╭─ Provided material

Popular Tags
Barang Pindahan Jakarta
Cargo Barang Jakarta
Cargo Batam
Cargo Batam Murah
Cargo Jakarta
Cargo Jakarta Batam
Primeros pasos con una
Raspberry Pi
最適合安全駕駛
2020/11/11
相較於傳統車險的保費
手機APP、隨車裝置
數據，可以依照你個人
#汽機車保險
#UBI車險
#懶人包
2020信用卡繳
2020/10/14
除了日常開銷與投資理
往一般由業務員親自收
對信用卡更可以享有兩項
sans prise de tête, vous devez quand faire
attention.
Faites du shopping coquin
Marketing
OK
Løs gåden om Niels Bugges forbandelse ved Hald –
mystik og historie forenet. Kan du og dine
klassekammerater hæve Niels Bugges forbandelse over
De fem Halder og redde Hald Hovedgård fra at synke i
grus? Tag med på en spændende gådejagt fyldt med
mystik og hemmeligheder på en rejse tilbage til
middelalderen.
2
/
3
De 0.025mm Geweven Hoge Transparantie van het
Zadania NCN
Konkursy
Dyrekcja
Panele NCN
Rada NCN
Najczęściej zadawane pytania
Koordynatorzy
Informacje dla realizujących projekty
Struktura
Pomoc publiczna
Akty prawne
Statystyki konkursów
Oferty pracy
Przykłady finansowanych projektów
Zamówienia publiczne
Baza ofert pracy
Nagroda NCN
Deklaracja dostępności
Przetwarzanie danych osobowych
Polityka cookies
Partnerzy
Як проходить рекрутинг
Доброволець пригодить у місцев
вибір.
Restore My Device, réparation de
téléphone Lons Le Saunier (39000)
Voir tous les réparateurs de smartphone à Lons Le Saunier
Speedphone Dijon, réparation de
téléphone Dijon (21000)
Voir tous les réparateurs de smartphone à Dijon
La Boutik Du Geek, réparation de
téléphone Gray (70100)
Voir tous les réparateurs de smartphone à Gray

╰─

**Required action:** All of the lines above that carry the string "Cargo" need to be found and copied.

**Answer for the task:**
Cargo Barang Jakarta
Cargo Batam
Cargo Batam Murah
Cargo Jakarta
Cargo Jakarta Batam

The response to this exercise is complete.